Er setzt sich zu uns in den Warteraum und erzählt, was es auf sich hat mit der Bar in seinem Haus. Ein Angestellter der Flugplatzfeuerwehr wird mit seiner Frau in die Wohnung dahinter einziehen, die zwei wollen selbständig den Betrieb führen. Es ist das erste Mal, dass sie etwas in dieser Richtung machen. Agoste meint, die beiden hätten darin bereits sehr viel investiert und das Risiko sei beträchtlich. Im Mai dieses Jahres seien die Pläne langsam konkret geworden. Am Sanktantoniustag (17.1.2011?) war jedoch die Statue des Heiligen in einer Prozession in Agostes Raum gebracht worden samt Kirchenbänken. Seither war die Messe eben unter unserer Terrasse gelesen worden, am ersten Samstag unseres Urlaubs hier offenbar zum letzten Mal. Dann griff Agoste durch und verlangte vom Priester, dass die Kirche zu diesem Zweck benutzt werde und nicht der private Raum. Die Kirchenbänke liess er zurückbringen, wie es dem Heiligen Antonius ergangen ist vergesse ich zu fragen.

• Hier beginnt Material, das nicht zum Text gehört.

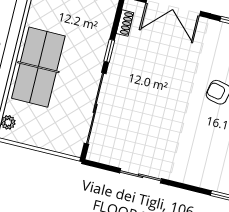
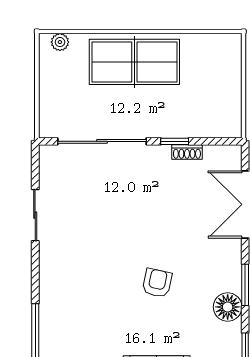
shoe rack: (125, 23) -> (187, 152), moved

Agoste hat sechs erwachsene Kinder. Zwei leben auf anderen Inseln der Kap Verden, zwei in Europa mit Touristenvisa und ohne Aussicht auf eine Anstellung, zwei Söhne leben und arbeiten auf São Nicolau. Agoste selber ist erst 2008 endgültig auf die Insel zurückgekehrt, verfügt aber über ein Dauervisum für Deutschland, kann also frei im Schengenraum reisen. Er möchte auf einer nächsten Reise Robert besuchen, den pensionierten Holländer in der Nähe von Oldenburg, der das rote Auto vor der Casa Ramos abgestellt hat. Er ist jedes Jahr von Mai bis Juli in der Ferrienwohnung, bäckt der Familie Apfelkuchen und lehrt die Kinder Deutsch. Der Sohn von Robert ist Elektriker und wollte eigentlich Ende Oktober kommen um Installationen zu machen; wegen der angespannten Lage in seiner Firma scheint es aber dieses Jahr unsicher, dass er sich frei machen kann.
Mit grossem Getöse parkiert unsere Maschine vor dem Flughafengebäude. Agoste steht mit einem Ruck auf, jetzt ist er sicher, dass wir weg kommen. Nochmals ein Händedruck, ein Klaps auf den Rücken und ein "Geh mit Gott!"